Pengamatan dan Pengukuran dilakukan dengan menggunakan metode Stratified Random Sampling. Teknik
Analisis dilakukan menggunakan analisis deskriptif kuantitatif menggunakan pengolahan dengan statistik.
Asal proses dan bentuk hasil proses erosi serta kaitan dengan faktor lahan yang berpengaruh.
Sebaran dan variasi kenampakan erosi akibat perbedaan faktor lahan.
Faktor yang paling berpengaruh terhadap pembentukan kenampakan erosi di Sub DAS Serang.
1.4 Tujuan Penelitian
Berdasarkan permasalah yang dirumuskan di atas, maka tujuan penelitian untuk menjawab dan memecahkan masalah tersebut adalah sebagai berikut:
1. Mengetahui awal terjadinya erosi dan sedimentasi pada suatu penggal lereng tertentu.
2. Mengetahui sebaran dan variasi kenampakan erosi pada suatu penggal lereng tertentu.
3. Mengetahui faktor yang paling berpengaruh terhadap pembentukan kenampakan erosi.
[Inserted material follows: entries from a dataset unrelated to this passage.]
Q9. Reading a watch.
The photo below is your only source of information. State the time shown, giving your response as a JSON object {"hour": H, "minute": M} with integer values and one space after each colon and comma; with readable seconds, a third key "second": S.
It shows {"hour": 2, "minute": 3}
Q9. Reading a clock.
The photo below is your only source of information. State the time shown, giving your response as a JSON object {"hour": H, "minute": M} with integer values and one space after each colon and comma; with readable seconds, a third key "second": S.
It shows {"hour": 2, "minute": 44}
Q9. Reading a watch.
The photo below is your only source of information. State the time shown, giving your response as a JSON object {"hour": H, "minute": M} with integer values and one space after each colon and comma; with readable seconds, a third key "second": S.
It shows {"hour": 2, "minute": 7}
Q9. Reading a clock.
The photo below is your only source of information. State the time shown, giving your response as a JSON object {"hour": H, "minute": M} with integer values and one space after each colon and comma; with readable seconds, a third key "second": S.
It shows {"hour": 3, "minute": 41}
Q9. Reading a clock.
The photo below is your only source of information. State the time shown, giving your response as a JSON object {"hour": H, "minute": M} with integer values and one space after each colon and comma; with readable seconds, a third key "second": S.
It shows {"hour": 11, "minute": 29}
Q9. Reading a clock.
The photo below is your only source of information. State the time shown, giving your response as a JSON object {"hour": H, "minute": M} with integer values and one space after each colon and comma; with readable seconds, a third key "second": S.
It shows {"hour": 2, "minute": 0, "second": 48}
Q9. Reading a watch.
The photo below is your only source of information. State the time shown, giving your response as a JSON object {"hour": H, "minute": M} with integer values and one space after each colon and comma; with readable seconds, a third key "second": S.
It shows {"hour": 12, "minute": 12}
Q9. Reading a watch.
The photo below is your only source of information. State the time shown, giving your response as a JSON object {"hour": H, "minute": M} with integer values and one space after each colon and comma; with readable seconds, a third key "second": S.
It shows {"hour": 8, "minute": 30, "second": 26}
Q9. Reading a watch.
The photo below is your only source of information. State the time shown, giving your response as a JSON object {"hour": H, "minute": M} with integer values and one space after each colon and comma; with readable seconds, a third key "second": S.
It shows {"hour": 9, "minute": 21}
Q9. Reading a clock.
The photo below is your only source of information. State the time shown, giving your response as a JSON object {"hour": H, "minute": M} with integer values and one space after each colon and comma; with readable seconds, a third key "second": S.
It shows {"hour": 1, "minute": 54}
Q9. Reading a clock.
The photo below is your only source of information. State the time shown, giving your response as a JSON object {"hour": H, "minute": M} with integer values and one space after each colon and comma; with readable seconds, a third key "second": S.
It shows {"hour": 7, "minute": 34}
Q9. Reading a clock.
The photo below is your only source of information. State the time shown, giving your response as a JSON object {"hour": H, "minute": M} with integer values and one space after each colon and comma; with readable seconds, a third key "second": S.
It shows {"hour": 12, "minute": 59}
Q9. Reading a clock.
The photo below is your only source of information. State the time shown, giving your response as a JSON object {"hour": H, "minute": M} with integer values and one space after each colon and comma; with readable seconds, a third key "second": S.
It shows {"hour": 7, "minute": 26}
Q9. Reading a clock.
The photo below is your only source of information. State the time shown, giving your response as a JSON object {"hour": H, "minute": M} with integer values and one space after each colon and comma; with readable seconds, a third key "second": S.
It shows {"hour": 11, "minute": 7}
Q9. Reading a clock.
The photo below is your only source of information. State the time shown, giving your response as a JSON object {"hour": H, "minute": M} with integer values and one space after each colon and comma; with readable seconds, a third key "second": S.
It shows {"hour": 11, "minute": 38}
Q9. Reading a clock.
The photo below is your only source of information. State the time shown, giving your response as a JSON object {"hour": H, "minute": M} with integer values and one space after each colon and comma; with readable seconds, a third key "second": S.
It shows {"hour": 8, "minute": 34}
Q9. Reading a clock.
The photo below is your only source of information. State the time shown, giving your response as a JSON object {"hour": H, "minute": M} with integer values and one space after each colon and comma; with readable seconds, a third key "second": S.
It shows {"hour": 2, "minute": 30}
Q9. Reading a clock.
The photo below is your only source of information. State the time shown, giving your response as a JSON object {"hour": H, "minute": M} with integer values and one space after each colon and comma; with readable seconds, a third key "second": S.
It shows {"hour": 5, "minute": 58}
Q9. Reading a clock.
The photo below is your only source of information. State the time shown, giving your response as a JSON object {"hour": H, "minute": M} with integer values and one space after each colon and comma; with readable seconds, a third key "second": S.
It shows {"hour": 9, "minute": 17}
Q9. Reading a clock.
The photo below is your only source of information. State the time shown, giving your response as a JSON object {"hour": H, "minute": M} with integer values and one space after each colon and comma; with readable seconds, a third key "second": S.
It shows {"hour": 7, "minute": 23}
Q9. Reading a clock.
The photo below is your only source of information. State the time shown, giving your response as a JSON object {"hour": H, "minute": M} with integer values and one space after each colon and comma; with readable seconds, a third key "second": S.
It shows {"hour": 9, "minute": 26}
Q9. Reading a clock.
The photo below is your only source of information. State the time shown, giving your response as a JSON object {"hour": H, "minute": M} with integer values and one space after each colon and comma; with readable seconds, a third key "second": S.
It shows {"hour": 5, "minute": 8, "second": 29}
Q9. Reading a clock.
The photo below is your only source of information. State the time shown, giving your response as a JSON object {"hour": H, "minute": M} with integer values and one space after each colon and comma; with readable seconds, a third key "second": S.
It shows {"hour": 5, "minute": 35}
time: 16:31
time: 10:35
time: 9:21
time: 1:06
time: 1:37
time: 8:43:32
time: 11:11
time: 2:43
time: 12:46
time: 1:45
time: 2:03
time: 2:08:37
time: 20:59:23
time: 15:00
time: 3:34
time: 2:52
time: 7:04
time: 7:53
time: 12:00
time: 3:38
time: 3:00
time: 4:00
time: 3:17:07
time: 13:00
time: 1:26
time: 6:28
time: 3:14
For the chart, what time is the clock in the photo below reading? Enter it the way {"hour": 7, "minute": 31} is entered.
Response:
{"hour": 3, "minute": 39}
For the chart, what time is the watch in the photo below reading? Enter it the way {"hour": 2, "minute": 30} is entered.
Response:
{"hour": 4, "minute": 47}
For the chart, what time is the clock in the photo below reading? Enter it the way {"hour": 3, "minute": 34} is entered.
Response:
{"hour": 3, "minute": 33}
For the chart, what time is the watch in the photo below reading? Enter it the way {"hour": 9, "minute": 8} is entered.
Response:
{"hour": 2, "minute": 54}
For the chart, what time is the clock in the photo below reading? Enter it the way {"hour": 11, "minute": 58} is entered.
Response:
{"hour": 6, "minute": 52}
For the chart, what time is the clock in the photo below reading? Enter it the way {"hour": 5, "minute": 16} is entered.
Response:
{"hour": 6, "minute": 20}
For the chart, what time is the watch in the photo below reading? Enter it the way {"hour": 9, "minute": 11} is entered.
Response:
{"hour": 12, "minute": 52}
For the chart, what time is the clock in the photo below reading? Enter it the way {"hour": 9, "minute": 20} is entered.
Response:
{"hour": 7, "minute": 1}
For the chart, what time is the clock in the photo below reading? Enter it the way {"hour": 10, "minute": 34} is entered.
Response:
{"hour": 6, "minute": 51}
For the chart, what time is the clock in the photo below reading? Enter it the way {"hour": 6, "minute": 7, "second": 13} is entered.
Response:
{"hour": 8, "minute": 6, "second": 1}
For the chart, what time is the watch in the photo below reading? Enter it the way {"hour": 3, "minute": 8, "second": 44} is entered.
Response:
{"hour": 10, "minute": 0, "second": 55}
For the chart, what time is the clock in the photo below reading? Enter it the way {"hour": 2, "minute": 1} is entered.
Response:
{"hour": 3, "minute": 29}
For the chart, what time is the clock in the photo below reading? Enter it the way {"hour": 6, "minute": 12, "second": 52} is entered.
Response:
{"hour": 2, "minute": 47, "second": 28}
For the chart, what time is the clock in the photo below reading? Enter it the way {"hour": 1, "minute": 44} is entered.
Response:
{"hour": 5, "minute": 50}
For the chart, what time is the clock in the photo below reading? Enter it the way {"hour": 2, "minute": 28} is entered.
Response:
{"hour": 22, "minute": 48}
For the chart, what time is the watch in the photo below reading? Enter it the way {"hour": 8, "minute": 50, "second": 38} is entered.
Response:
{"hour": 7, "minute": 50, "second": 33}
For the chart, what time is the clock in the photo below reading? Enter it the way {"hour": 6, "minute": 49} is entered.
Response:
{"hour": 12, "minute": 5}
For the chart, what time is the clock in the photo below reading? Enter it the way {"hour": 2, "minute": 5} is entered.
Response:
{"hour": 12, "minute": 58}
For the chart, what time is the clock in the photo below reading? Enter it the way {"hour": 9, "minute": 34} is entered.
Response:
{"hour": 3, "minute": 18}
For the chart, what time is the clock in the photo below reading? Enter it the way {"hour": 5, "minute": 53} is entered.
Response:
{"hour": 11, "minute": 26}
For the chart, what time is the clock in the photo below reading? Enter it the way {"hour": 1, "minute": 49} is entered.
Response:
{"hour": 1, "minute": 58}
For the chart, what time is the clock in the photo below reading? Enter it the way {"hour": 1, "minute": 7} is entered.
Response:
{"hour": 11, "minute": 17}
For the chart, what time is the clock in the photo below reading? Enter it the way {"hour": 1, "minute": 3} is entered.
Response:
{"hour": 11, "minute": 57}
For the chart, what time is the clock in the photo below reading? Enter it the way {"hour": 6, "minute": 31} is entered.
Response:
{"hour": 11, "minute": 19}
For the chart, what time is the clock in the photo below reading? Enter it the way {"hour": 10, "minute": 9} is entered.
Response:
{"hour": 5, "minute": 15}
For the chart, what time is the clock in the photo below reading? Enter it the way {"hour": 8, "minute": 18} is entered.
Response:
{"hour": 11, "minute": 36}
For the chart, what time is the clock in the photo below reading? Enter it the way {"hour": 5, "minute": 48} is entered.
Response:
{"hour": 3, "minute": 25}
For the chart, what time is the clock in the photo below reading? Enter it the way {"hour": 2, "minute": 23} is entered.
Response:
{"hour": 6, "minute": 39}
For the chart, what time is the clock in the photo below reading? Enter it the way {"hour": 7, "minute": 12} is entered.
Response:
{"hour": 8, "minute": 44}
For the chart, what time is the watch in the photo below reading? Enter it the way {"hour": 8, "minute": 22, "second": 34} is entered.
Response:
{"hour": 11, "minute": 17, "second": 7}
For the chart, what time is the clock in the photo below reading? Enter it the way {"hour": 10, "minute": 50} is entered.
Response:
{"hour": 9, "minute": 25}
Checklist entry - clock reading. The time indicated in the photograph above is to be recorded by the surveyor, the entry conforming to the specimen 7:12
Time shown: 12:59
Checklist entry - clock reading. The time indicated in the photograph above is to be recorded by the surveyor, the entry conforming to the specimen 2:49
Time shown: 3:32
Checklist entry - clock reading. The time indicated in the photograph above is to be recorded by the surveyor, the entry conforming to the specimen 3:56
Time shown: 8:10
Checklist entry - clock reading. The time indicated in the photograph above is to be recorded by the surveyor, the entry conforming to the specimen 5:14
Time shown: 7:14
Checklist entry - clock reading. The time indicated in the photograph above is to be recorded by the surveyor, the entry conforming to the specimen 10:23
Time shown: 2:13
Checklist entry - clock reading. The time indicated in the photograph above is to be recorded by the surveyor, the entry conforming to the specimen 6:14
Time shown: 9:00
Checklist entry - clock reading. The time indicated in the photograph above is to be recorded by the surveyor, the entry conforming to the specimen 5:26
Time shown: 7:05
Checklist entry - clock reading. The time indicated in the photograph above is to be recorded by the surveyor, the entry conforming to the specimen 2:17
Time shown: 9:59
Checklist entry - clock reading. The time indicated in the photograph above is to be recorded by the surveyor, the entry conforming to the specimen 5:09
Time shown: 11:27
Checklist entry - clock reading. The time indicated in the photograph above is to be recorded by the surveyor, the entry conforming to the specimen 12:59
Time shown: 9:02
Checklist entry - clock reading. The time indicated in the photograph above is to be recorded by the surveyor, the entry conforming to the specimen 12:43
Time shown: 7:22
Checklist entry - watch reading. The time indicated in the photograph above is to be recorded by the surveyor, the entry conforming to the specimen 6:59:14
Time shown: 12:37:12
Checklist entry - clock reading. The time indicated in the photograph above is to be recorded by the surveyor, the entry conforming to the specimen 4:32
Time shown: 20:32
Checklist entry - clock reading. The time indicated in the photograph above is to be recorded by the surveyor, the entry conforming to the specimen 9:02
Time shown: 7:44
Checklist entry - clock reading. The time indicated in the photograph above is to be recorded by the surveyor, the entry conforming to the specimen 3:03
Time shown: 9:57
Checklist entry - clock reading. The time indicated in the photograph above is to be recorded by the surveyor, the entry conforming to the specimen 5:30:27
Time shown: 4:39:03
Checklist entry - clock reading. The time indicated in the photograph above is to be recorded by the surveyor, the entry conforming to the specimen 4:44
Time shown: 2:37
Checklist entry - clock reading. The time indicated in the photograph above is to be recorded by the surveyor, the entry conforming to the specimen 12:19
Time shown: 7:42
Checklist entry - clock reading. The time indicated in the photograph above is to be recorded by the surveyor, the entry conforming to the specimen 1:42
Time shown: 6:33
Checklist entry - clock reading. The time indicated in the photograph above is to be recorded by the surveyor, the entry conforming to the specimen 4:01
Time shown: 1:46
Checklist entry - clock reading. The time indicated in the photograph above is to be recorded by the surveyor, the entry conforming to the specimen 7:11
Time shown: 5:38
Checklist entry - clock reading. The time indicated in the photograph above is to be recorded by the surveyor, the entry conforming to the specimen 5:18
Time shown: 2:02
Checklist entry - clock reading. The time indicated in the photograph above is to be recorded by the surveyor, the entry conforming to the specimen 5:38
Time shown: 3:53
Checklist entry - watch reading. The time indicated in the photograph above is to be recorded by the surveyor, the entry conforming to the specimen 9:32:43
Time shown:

1.5 Kegunaan Penelitian 1. Bagi Ilmu Pengetahuan
Hasil kajian ini diharapkan dapat berguna sebagai gambaran mengenai
awal mula terjadinya erosi dan sedimentasi, sebaran proses erosi dan
sedimentasi, serta bentukan hasil proses erosi dan sedimentasi tersebut.
7
Penelitian ini juga mengkaji mengenai faktor-faktor yang berpengaruh terhadap awal mula terjadinya proses erosi dan sedimentasi. Sebaran bentukan hasil proses erosi dan sedimentasi ini dapat digunakan sebagai acuan untuk mengetahui daerah efektif tererosi. Pengkajian mengenai faktor-faktor yang berpengaruh terhadap terjadinya erosi dan sedimentasi dapat menjadi arahan bagi pengembangan upaya konservasi yang tepat dan efektif.
2. Bagi Pembangunan
Hasil kajian dinamika proses dan hasil erosi dan sedimentasi diharapkan dapat menjadi suatu pendekatan dalam melakukan upaya konservasi lahan terhadap erosi. Upaya konservasi lahan yang tepat akan dapat mengurangi resiko degradasi lahan yang lebih buruk.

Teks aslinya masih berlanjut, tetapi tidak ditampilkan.